→ **TEXT FOR ANALYSIS**

....

2025-11-26 13:39:14 +08:00 · 2025-11-26 13:39:14 +08:00 · 3dcdbb5659
parent ace244e7be
commit 3dcdbb5659
13 changed files with 78 additions and 144 deletions
--- a/backend/app/services/pdf_generator.py
+++ b/backend/app/services/pdf_generator.py
@ -224,7 +224,7 @@ class PDFGenerator:
    def _clean_markdown(self, text: str) -> str:
        """
        Clean markdown formatting for PDF - IMPROVED VERSION
-        Fixes spurious character issues and improves cleaning logic
+        Simplified regex patterns to prevent encoding artifacts
        
        Args:
            text: Markdown text
@ -232,47 +232,54 @@ class PDFGenerator:
        Returns:
            Cleaned text
        """
+        import unicodedata
+        
+        # 0. Normalize Unicode to prevent encoding issues
+        text = unicodedata.normalize('NFKC', text)

....

→ **RECORD SET**
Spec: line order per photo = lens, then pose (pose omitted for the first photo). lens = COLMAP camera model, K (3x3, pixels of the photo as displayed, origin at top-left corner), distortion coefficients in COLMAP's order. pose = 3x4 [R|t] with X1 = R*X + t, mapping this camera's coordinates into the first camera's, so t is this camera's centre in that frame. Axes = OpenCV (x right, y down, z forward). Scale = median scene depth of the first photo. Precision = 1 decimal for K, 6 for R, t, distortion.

....

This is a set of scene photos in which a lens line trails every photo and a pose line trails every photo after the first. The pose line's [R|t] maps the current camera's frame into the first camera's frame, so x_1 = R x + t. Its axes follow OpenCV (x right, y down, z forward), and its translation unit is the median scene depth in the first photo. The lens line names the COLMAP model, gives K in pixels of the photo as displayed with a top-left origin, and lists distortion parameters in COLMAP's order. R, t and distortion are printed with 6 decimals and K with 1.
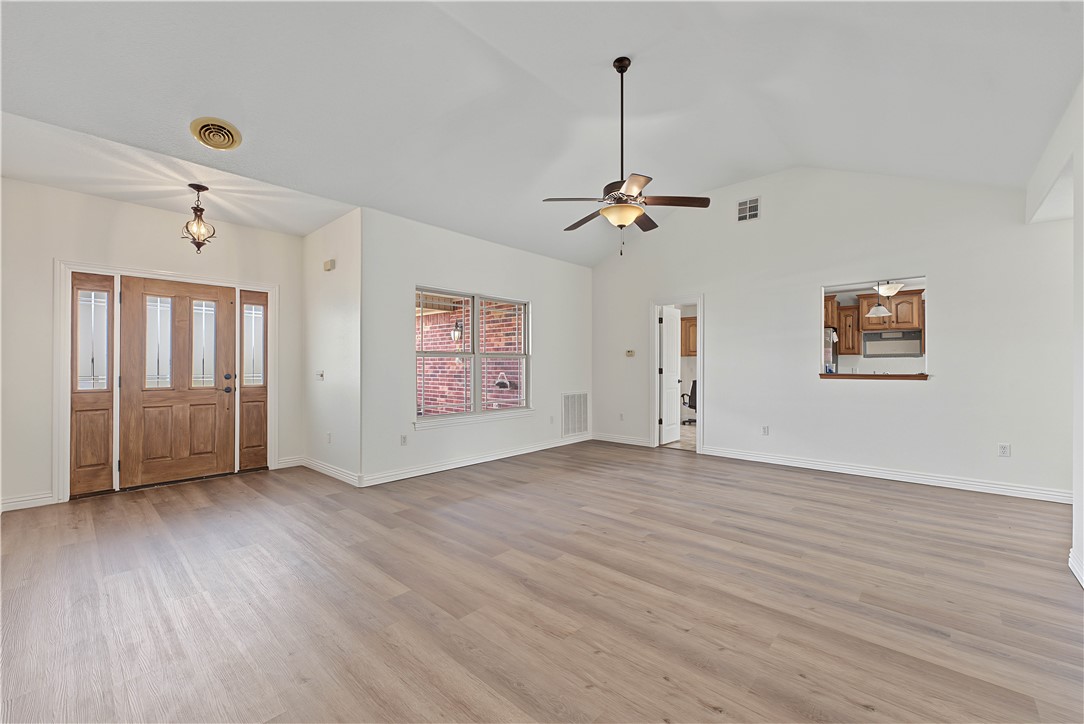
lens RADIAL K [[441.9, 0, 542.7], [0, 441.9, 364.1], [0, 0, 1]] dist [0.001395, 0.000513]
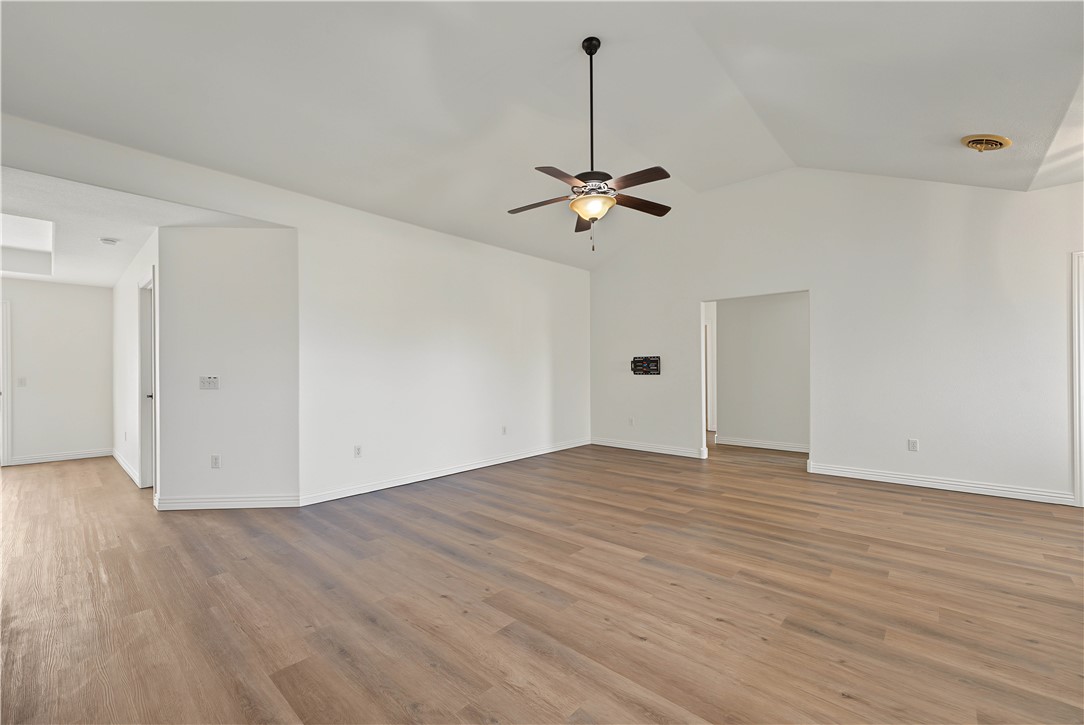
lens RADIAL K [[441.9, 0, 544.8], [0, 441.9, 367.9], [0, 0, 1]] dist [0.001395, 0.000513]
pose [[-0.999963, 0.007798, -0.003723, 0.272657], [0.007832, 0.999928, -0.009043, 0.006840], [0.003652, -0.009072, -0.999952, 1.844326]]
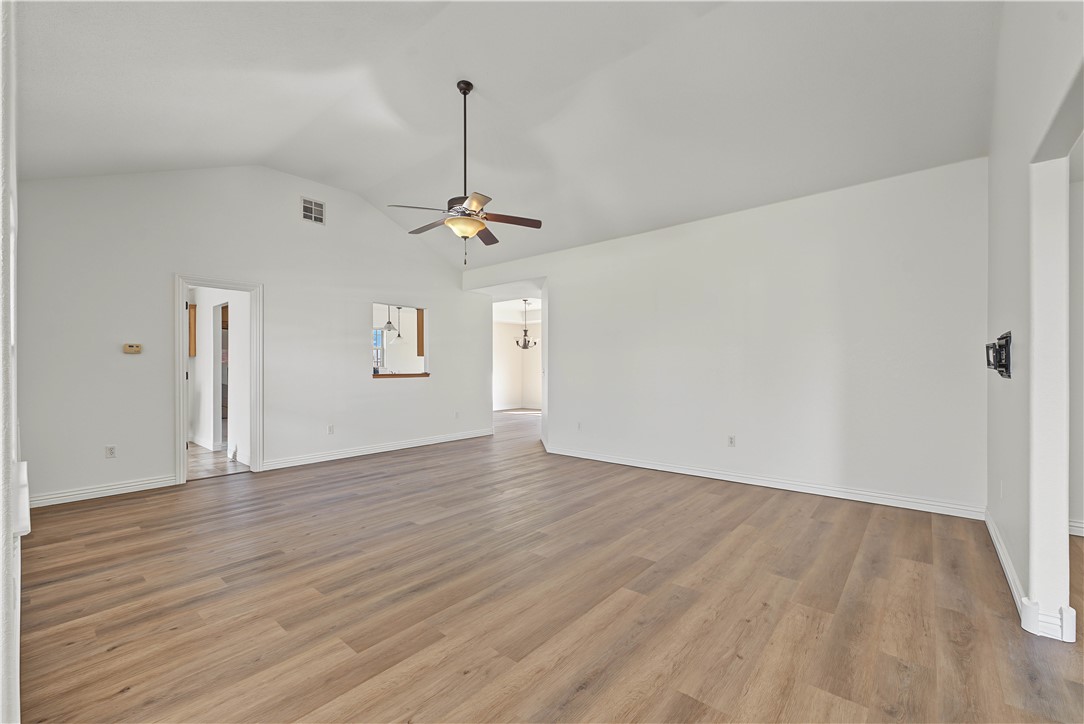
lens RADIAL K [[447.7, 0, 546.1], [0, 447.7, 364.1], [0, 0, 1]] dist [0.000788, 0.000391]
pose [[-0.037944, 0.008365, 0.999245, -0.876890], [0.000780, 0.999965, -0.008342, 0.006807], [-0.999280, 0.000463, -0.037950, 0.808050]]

....

Write the lines that come next in the pdf_generator.py commit diff, starting right after its last line. Nothing here depends on the entries.

+        
        # 1. Remove markdown links but keep text
        text = re.sub(r'\[([^\]]+)\]\([^\)]+\)', r'\1', text)
        
-        # 2. Remove bold markers (improved version)
+        # 2. Remove bold markers (simplified version)
        text = re.sub(r'\*\*(.+?)\*\*', r'\1', text)
-        
-        # 3. Remove italic markers (more precise to avoid side effects)
-        text = re.sub(r'(?<![\*_])\*([^\*\n]+?)\*(?![\*_])', r'\1', text)
-        text = re.sub(r'(?<![\*_])_([^_\n]+?)_(?![\*_])', r'\1', text)
-        
-        # 4. Remove underscore bold
        text = re.sub(r'__(.+?)__', r'\1', text)
        
-        # 5. Remove code blocks
+        # 3. Remove italic markers (SIMPLIFIED - avoid complex lookahead/lookbehind)
+        # Only match single * or _ that are NOT part of ** or __
+        text = re.sub(r'(?<![\*])\*([^\*]+?)\*(?![\*])', r'\1', text)
+        text = re.sub(r'(?<![_])_([^_]+?)_(?![_])', r'\1', text)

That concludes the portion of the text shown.